PROBLEM REQUIREMENTS: Repeat the text of every item below verbatim, keeping each line as given.

SUPPLIED RECORDS:
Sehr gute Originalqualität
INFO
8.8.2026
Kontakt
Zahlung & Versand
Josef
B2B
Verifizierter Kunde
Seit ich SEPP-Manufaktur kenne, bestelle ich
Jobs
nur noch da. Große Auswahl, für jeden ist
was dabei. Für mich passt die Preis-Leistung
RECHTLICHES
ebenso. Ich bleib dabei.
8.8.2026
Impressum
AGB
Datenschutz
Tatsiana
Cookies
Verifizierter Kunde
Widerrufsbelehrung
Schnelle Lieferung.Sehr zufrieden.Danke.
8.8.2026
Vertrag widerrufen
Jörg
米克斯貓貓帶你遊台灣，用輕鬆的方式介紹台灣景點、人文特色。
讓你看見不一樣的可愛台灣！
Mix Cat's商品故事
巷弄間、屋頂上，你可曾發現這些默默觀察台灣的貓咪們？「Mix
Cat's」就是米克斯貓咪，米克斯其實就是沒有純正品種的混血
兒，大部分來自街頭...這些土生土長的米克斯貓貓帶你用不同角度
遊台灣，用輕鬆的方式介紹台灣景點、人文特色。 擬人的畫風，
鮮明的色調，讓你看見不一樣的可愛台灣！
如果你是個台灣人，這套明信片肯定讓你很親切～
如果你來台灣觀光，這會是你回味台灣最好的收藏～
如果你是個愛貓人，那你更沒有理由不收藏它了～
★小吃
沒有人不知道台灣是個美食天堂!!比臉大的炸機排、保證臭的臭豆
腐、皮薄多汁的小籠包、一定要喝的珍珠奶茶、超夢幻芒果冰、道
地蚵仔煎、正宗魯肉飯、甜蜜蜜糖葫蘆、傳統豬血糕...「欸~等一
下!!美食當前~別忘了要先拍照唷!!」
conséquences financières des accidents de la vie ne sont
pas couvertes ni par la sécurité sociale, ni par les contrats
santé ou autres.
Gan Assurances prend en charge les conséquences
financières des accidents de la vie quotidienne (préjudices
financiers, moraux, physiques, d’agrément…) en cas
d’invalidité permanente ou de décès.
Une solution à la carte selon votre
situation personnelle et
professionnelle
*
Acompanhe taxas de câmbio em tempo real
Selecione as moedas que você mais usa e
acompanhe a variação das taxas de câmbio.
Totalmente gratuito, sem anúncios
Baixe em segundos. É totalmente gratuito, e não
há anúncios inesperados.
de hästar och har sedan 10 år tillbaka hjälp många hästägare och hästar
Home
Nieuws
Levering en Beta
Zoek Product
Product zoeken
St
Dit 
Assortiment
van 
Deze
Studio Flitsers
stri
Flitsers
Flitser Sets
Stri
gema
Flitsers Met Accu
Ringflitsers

WRITTEN ANSWER:
Sehr gute Originalqualität
INFO
8.8.2026
Kontakt
Zahlung & Versand
Josef
B2B
Verifizierter Kunde
Seit ich SEPP-Manufaktur kenne, bestelle ich
Jobs
nur noch da. Große Auswahl, für jeden ist
was dabei. Für mich passt die Preis-Leistung
RECHTLICHES
ebenso. Ich bleib dabei.
8.8.2026
Impressum
AGB
Datenschutz
Tatsiana
Cookies
Verifizierter Kunde
Widerrufsbelehrung
Schnelle Lieferung.Sehr zufrieden.Danke.
8.8.2026
Vertrag widerrufen
Jörg
米克斯貓貓帶你遊台灣，用輕鬆的方式介紹台灣景點、人文特色。
讓你看見不一樣的可愛台灣！
Mix Cat's商品故事
巷弄間、屋頂上，你可曾發現這些默默觀察台灣的貓咪們？「Mix
Cat's」就是米克斯貓咪，米克斯其實就是沒有純正品種的混血
兒，大部分來自街頭...這些土生土長的米克斯貓貓帶你用不同角度
遊台灣，用輕鬆的方式介紹台灣景點、人文特色。 擬人的畫風，
鮮明的色調，讓你看見不一樣的可愛台灣！
如果你是個台灣人，這套明信片肯定讓你很親切～
如果你來台灣觀光，這會是你回味台灣最好的收藏～
如果你是個愛貓人，那你更沒有理由不收藏它了～
★小吃
沒有人不知道台灣是個美食天堂!!比臉大的炸機排、保證臭的臭豆
腐、皮薄多汁的小籠包、一定要喝的珍珠奶茶、超夢幻芒果冰、道
地蚵仔煎、正宗魯肉飯、甜蜜蜜糖葫蘆、傳統豬血糕...「欸~等一
下!!美食當前~別忘了要先拍照唷!!」
conséquences financières des accidents de la vie ne sont
pas couvertes ni par la sécurité sociale, ni par les contrats
santé ou autres.
Gan Assurances prend en charge les conséquences
financières des accidents de la vie quotidienne (préjudices
financiers, moraux, physiques, d’agrément…) en cas
d’invalidité permanente ou de décès.
Une solution à la carte selon votre
situation personnelle et
professionnelle
*
Acompanhe taxas de câmbio em tempo real
Selecione as moedas que você mais usa e
acompanhe a variação das taxas de câmbio.
Totalmente gratuito, sem anúncios
Baixe em segundos. É totalmente gratuito, e não
há anúncios inesperados.
de hästar och har sedan 10 år tillbaka hjälp många hästägare och hästar
Home
Nieuws
Levering en Beta
Zoek Product
Product zoeken
St
Dit 
Assortiment
van 
Deze
Studio Flitsers
stri
Flitsers
Flitser Sets
Stri
gema
Flitsers Met Accu
Ringflitsers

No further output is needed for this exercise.